Sorry Apple but my purchase of a new iMac will have to wait.

Any suggestions?

Keeping apps up to date is a 'cost of doing business'. Not keeping apps up to date is a business risk... you may be living with bugs, you won't get great support etc.

Sounds like you've managed to save a packet over the years by keeping running off your old PowerPC based software (which must be at least 6 years old). It sucks that all that upgrading is now going to bite you to the tune of £2k, but really, what did you expect?

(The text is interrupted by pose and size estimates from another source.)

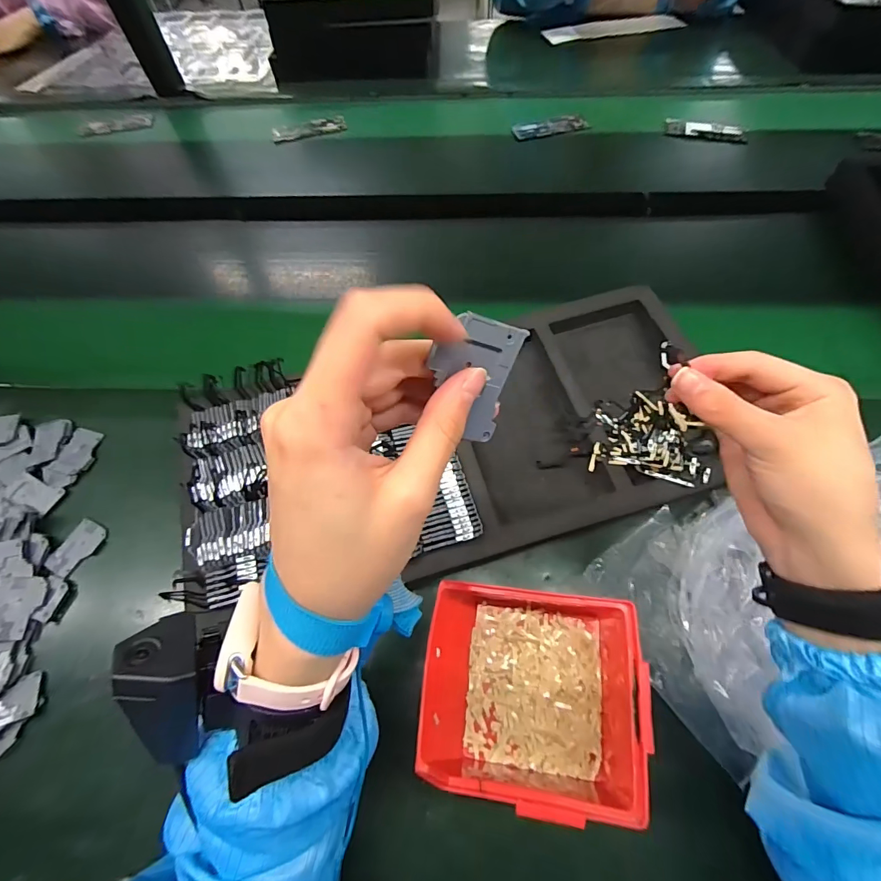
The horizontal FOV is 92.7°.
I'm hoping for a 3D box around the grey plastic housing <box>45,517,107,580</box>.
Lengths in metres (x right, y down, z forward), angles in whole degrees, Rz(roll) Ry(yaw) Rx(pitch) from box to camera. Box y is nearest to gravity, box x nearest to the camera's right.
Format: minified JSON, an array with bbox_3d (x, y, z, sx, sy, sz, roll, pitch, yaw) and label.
[{"bbox_3d":[-0.315,0.093,0.365,0.027,0.008,0.047,15,63,10],"label":"grey plastic housing"}]

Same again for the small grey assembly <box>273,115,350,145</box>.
[{"bbox_3d":[-0.224,-0.532,0.719,0.122,0.016,0.036,-15,62,-6],"label":"small grey assembly"}]

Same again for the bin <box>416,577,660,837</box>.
[{"bbox_3d":[0.058,0.169,0.289,0.138,0.064,0.124,4,62,5],"label":"bin"}]

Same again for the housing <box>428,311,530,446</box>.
[{"bbox_3d":[0.012,-0.023,0.162,0.033,0.048,0.004,5,26,-23],"label":"housing"}]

Maintaining old code is a cost and a business risk to Apple too... which is why they've ditched Rosetta. I'm sure they're making bigger savings from that decision than the profit they've lost through not selling you a computer.
 
Sorry Apple but my purchase of a new iMac will have to wait.

Any suggestions?
We all make those decisions, we need to figure out whether its fiscally viable to upgrade the hardware/software. I'm down a couple of versions on my apps here and there.

Bottom line, if it still works, stick with it
 
Well, your options are:

1. Keep running the old version
  • Cheap
  • Easy
  • Security fixes for Snow Leopard will probably stop once Mountain Lion is released, so keeping your system secure will be more difficult
  • You may have compatibility problems when dealing with others using newer software
  • You'll be dependent on whatever old hardware you have or can lay hands on

2. Upgrade
  • You can take advantage of new features
  • You'll get regular updates and bug fixes
  • Expensive

Your other options are to find cheaper alternative software, which may be less functional.

Or you could switch to Windows, which would be more expensive in the short term, but Microsoft has a leave-no-one-behind approach to backwards compatibility. (You can still run most ten-year-old and many fifteen-year-old apps on a brand-new PC with the latest version of Windows.)
 
I got my MacBook Pro just before Lion came out, so that I could dual boot between 10.6 and 10.7 for this exact reason (although I rarely use Lion and keep it on an external). Unfortunately, if you want Lion (Mountain Lion soon), you'll have to keep your old machine for the ppc apps. I sympathize with the expense problem.

If there is a way to run Snow Leopard in a virtual machine on Lion, that might do the trick. But as far as I know, there is no simple way to do that—only "Rube Goldberg" methods.
 
It is quite easy, as posted in post #3.

Yes, I know how to do that, but aren't you going to have driver issues if you try to run it that way? I think the point is not just that Apple doesn't want you to install an old OS on a new machine, but that they don't provide drivers for the old OS making it almost impossible to run it properly.
 
Just use Parallels or VMware Fusion and install SL that way. When you get a new machine, just copy the folder to the new machine.
 
Yes, I know how to do that, but aren't you going to have driver issues if you try to run it that way? I think the point is not just that Apple doesn't want you to install an old OS on a new machine, but that they don't provide drivers for the old OS making it almost impossible to run it properly.

If you have an early 2011 MBP, Mac OS X 10.6 Snow Leopard will have all the drivers. If you have the late 2011 MBP, it is the same, as evident by that link: [SUCCESS!]Late 2011 Macbook Pro with Snow Leopard
 
Get a windows PC and save yourself a headache.

I have a mac laptop with several programs that each cost $2500 or more. Of course I new this when buying the apps that they won't transfer to the next version of mac OS, since Apple always drops compatibility, whereas windows programs from a decade ago still work on the latest and greatest PC's.